── Information shown

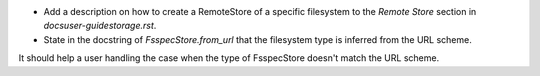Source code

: - Add a description on how to create a RemoteStore of a specific filesystem to the `Remote Store` section in `docs\user-guide\storage.rst`.
- State in the docstring of `FsspecStore.from_url` that the filesystem type is inferred from the URL scheme.

It should help a user handling the case when the type of FsspecStore doesn't match the URL scheme.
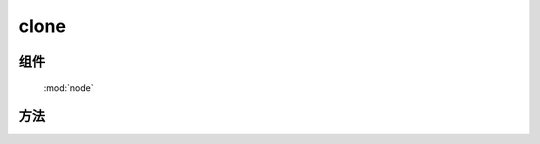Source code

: ﻿.. currentmodule:: node



clone
=================================

组件
-----------------------------------------------

  :mod:`node`


方法
-----------------------------------------------

.. function:: clone

    | HTMLElement **clone** (selector [ , deep=false , withDataAndEvent=false , deepWithDataAndEvent=false ])
    | 获取符合选择器的第一个元素的克隆元素.
    
    :param string|HTMLCollection|Array<HTMLElement> selector: 字符串格式参见 :ref:`KISSY selector <dom-selector>`
    :param boolean deep: 是否深度克隆（克隆节点的子孙节点）
    :param boolean withDataAndEvent: 节点是否具备源节点的 :func:`dom.data <dom.data>` 属性以及 :mod:`事件 <event>`
    :param boolean deepWithDataAndEvent: 子孙节点是否具备源节点对应子孙节点的 :func:`dom.data <dom.data>` 属性以及 :mod:`事件 <event>`
    :returns: 符合选择器的第一个元素的克隆元素.
    :rtype: HTMLElement


    ``clone`` 方法可以进行深度复制，当配合插入方法时，可以方便得复制页面中的元素.

    .. code-block:: html

        <div class="container">
          <div class="hello">Hello</div>
          <div class="goodbye">Goodbye</div>
        </div>
    
    如果页面中的已存在元素被插入到 DOM 树的其他位置，那么它会从原来的位置移除，如以下代码所示

    .. code-block:: javascript

        KISSY.one('.hello').appendTo('.goodbye');

    产生的 dom 结构如下：

    .. code-block:: html

        <div class="container">
          <div class="goodbye">
            Goodbye
            <div class="hello">Hello</div>
          </div>
        </div>
    
    为了阻止原来的元素移动，而插入一个元素的复制版本，那么你可以这样写

    .. code-block:: javascript

        KISSY.one('.hello').clone(true).appendTo('.goodbye');

    这就会产生：

    .. code-block:: html

        <div class="container">
          <div class="hello">Hello</div>
          <div class="goodbye">
            Goodbye
            <div class="hello">Hello</div>
            <div class="hello">Hello</div>
          </div>
        </div>

    .. note::

        ``clone`` 后, 你可以对其进行修改后再插入，可有效提高性能.
    
    默认情况下 clone 后的元素不会具备源元素的 data 属性以及事件绑定，但是如果你设置了 withDataAndEvent=true ,
    那么 clone 后的元素也会具备源元素的 data 属性以及事件绑定。

    更进一步的你可以设置 deepWithDataAndEvent 来使得 clone 后元素的子孙元素也具备源元素对应子孙元素的 data 属性和事件绑定.注意这时 deep 参数也要设置为 true.


    .. note::

        源元素的对象以及数组类型的 data 属性只是引用被复制到 clone 后的元素，他们的值则会在源元素以及克隆元素间共享，如果想进行 deep copy，请手动进行

        .. code-block:: html

            var elem=KISSY.all(".hello").attr("custom",{x:1});
            elem.clone().attr("custom",{x:2});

────

To-do item: Your reply should be the entries above, repeated exactly and free of pictures.

Completed task:
Source code

: - Add a description on how to create a RemoteStore of a specific filesystem to the `Remote Store` section in `docs\user-guide\storage.rst`.
- State in the docstring of `FsspecStore.from_url` that the filesystem type is inferred from the URL scheme.

It should help a user handling the case when the type of FsspecStore doesn't match the URL scheme.
Source code

: ﻿.. currentmodule:: node



clone
=================================

组件
-----------------------------------------------

  :mod:`node`


方法
-----------------------------------------------

.. function:: clone

    | HTMLElement **clone** (selector [ , deep=false , withDataAndEvent=false , deepWithDataAndEvent=false ])
    | 获取符合选择器的第一个元素的克隆元素.
    
    :param string|HTMLCollection|Array<HTMLElement> selector: 字符串格式参见 :ref:`KISSY selector <dom-selector>`
    :param boolean deep: 是否深度克隆（克隆节点的子孙节点）
    :param boolean withDataAndEvent: 节点是否具备源节点的 :func:`dom.data <dom.data>` 属性以及 :mod:`事件 <event>`
    :param boolean deepWithDataAndEvent: 子孙节点是否具备源节点对应子孙节点的 :func:`dom.data <dom.data>` 属性以及 :mod:`事件 <event>`
    :returns: 符合选择器的第一个元素的克隆元素.
    :rtype: HTMLElement


    ``clone`` 方法可以进行深度复制，当配合插入方法时，可以方便得复制页面中的元素.

    .. code-block:: html

        <div class="container">
          <div class="hello">Hello</div>
          <div class="goodbye">Goodbye</div>
        </div>
    
    如果页面中的已存在元素被插入到 DOM 树的其他位置，那么它会从原来的位置移除，如以下代码所示

    .. code-block:: javascript

        KISSY.one('.hello').appendTo('.goodbye');

    产生的 dom 结构如下：

    .. code-block:: html

        <div class="container">
          <div class="goodbye">
            Goodbye
            <div class="hello">Hello</div>
          </div>
        </div>
    
    为了阻止原来的元素移动，而插入一个元素的复制版本，那么你可以这样写

    .. code-block:: javascript

        KISSY.one('.hello').clone(true).appendTo('.goodbye');

    这就会产生：

    .. code-block:: html

        <div class="container">
          <div class="hello">Hello</div>
          <div class="goodbye">
            Goodbye
            <div class="hello">Hello</div>
            <div class="hello">Hello</div>
          </div>
        </div>

    .. note::

        ``clone`` 后, 你可以对其进行修改后再插入，可有效提高性能.
    
    默认情况下 clone 后的元素不会具备源元素的 data 属性以及事件绑定，但是如果你设置了 withDataAndEvent=true ,
    那么 clone 后的元素也会具备源元素的 data 属性以及事件绑定。

    更进一步的你可以设置 deepWithDataAndEvent 来使得 clone 后元素的子孙元素也具备源元素对应子孙元素的 data 属性和事件绑定.注意这时 deep 参数也要设置为 true.


    .. note::

        源元素的对象以及数组类型的 data 属性只是引用被复制到 clone 后的元素，他们的值则会在源元素以及克隆元素间共享，如果想进行 deep copy，请手动进行

        .. code-block:: html

            var elem=KISSY.all(".hello").attr("custom",{x:1});
            elem.clone().attr("custom",{x:2});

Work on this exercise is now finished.